LEGAL LOGIC AND ARGUMENTATION
(objectives)
LEGAL LOGIC AND ARGUMENTATION The Logic and legal argumentation course is a legal philosophical subject (IUS/20) intended to provide law students with interpretative and argumentative skills required to practice any legal profession. To that end, the course’s objectives are: 1) to provide the students an introduction to basic logical concepts; 2) to enable students to master the main interpretative and argumentative techniques employed in legal reasoning; 3) to enable students to analyze complex legal arguments, such as those found in judicial decisions and to autonomously develop lines of legal reasoning.
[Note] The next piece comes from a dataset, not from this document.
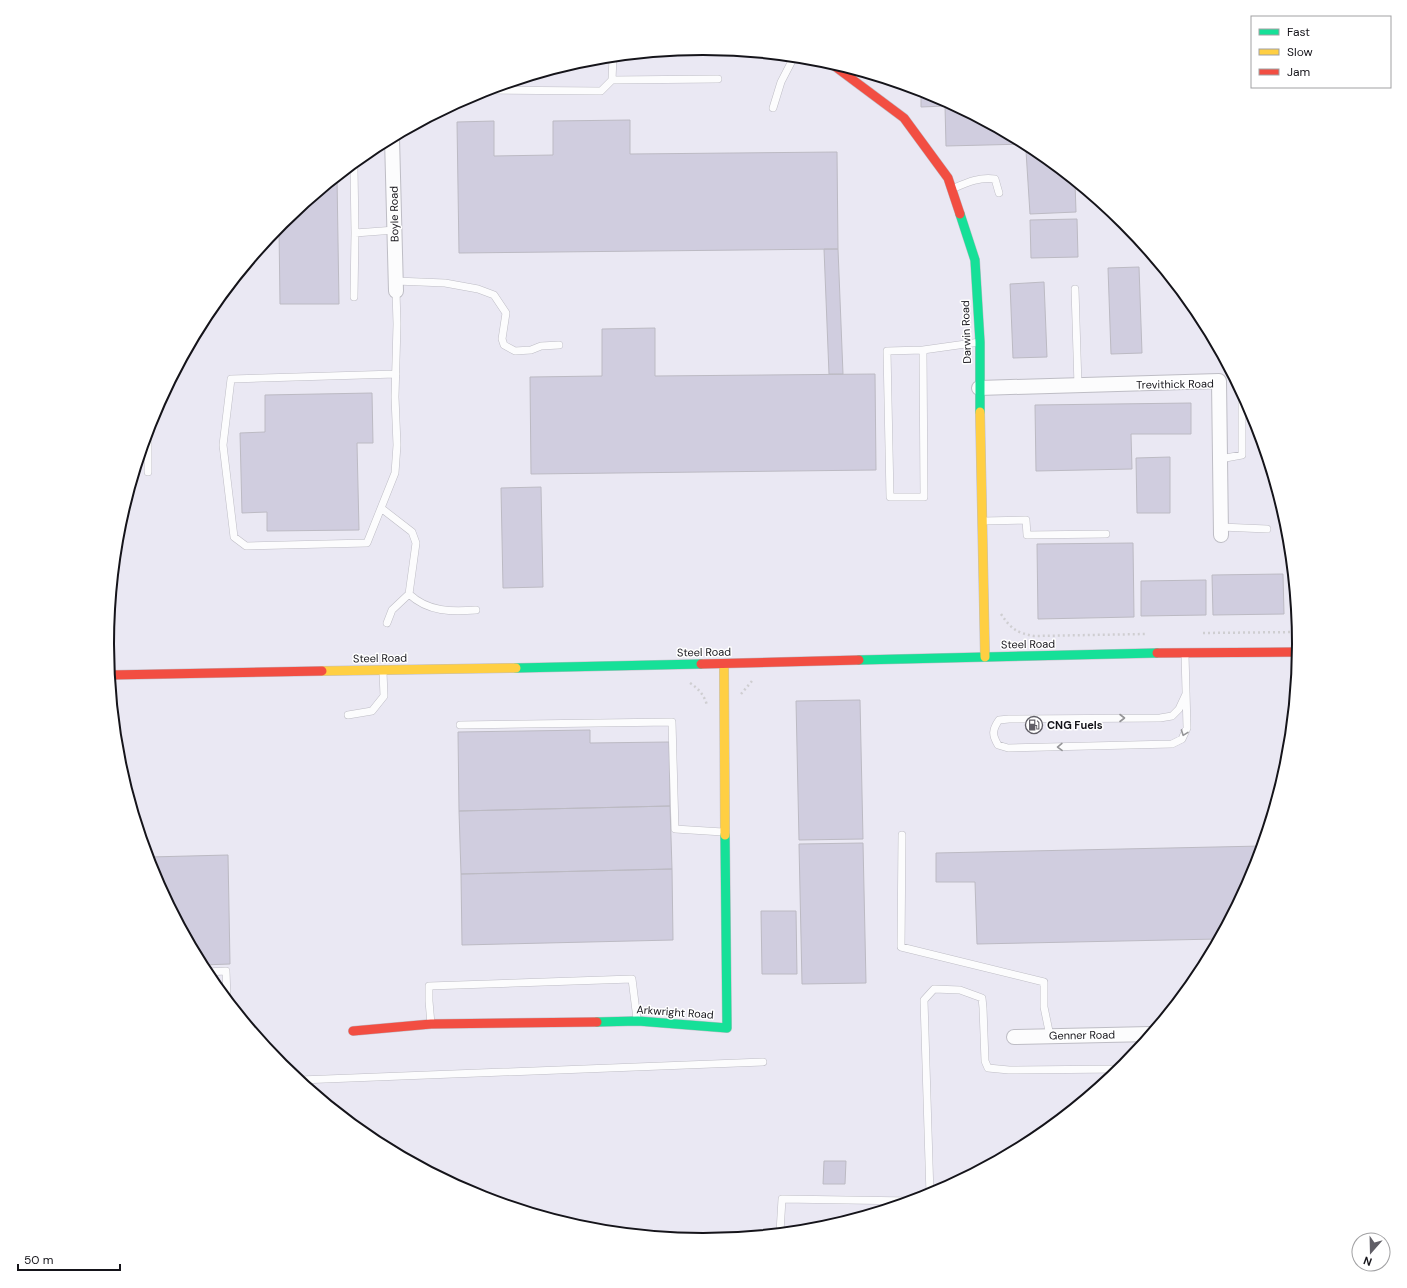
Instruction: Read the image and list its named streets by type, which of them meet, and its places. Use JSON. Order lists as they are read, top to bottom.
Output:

The main intended learning outcomes are: 1) knowledge and understanding: be familiar with and understand the fundamental concepts of legal logic and theory of interpretation; 2) ability to apply the acquired knowledge and understanding: to acquire the ability to use autonomously the techniques of legal reasoning; 3) autonomous assessment: to acquire the capacity to critically evaluate a legal argument, in particular those contained in the reasoning of judicial decisions; 4) Communication skills: to communicate the acquired knowledge in a full and exhaustive manner in short written papers; 5) learning skills: to be able to identify the main theoretical and logical problems underlying argumentation in general and legal argumentation in particular; to be aware of the relationship between these problems and the more general issues in legal theory (e.g. the relation between law and morality, the separation of State powers etc.)